La gauche perd une de ses grandes figures. Michel Rocard, l'ancien Premier ministre socialiste, est mort samedi à l'âge de 85 ans. Il est décédé dans un hôpital parisien, a précisé son fils.
Chef du gouvernement de François Mitterrand entre 1988 et 1991, on lui doit notamment le RMI (Revenu minimum d'insertion) et la CSG (Contribution sociale généralisée). Sous son mandat, il a également signé les accords de Matignon, mettant fin à des années de violences en Nouvelle-Calédonie, en 1988. Militant socialiste dès la fin des années 40, Michel Rocard a également été le théoricien de la "deuxième gauche", réformiste et décentralisatrice.
Passé à côté d'un destin présidentiel. Michel Rocard est cependant passé à côté d'un destin présidentiel, son rêve. Il a longtemps été convaincu d'entrer un jour à l'Elysée, précisant toutefois, en 1988, qu'"il y a un doute sur le quand". Mais François Mitterrand, son grand rival, l'en a empêché. On a même parlé de "haine tranquille" entre les deux hommes, qui ont entretenu des relations très difficiles, notamment lors du passage de Michel Rocard à Matignon. "Le mépris profond que je porte à son absence d'éthique est compatible avec l'admiration totale que j'ai pour sa puissance tactique", disait l'ancien Premier ministre.
"J'ai influencé la culture de la gauche", assurait-il. L'ancien énarque, fils d'un des scientifiques à l'origine de la bombe atomique française, affirmait pourtant n'avoir aucun regret et préférait retenir l'empreinte laissée au sein de la gauche. "J'ai influencé la culture de la gauche. J'ai été un Premier ministre porteur de tout un courant qui dépassait le PS, mais qui ne prenait pas l'ensemble du parti, sur le plan de la modernisation de la pensée économique de la gauche", avait-il soutenu au micro d'Europe 1, en février 2009. "J'ai contribué à des tâches qui dépassent largement la dimension d'un Premier ministre. Je ne suis pas sûr qu'être Président y aurait changé grand chose".

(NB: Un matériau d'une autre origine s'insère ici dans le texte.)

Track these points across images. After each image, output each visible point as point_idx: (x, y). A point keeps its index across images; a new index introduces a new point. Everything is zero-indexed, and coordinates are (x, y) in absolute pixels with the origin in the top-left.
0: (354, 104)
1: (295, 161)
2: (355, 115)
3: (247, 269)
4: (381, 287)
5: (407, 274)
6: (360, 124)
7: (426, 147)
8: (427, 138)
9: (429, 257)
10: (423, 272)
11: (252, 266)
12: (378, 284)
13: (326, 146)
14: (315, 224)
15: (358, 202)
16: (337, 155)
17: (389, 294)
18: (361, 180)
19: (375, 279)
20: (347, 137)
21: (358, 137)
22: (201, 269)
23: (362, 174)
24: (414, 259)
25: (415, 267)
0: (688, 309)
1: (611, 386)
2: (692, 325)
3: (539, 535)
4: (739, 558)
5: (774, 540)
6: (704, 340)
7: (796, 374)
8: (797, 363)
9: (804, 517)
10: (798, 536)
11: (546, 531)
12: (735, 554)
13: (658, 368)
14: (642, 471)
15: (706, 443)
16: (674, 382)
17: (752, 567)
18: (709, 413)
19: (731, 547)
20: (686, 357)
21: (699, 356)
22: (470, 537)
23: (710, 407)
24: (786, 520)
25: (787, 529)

Un européen convaincu. S'il fut un esprit rassembleur, Michel Rocard a aussi divisé, notamment sur la question de l'immigration. Il avait ainsi affirmé à plusieurs reprises que la France ne pouvait "pas héberger toute la misère du monde". Une phrase qui reste. Mais l'ancien Premier ministre restera également comme un des plus grands défenseurs de la construction européenne. Député européen pendant 14 ans, entre 1994 et 2009, il a également été un éphémère Premier secrétaire du PS (1993-1994).
L'ancien député et sénateur avait cependant pris du recul ces dernières années. Consulté aussi bien par Nicolas Sarkozy que par François Hollande, Michel Rocard n'a pas hésité, fin juin, a vivement critiqué Emmanuel Macron et Manuel Valls. "Macron comme Valls ont été formés dans un parti amputé. Ils sont loin de l'Histoire", avait-il déclaré dans un long entretien à l'hebdomadaire Le Point. La dernière saillie d'une figure de la gauche française.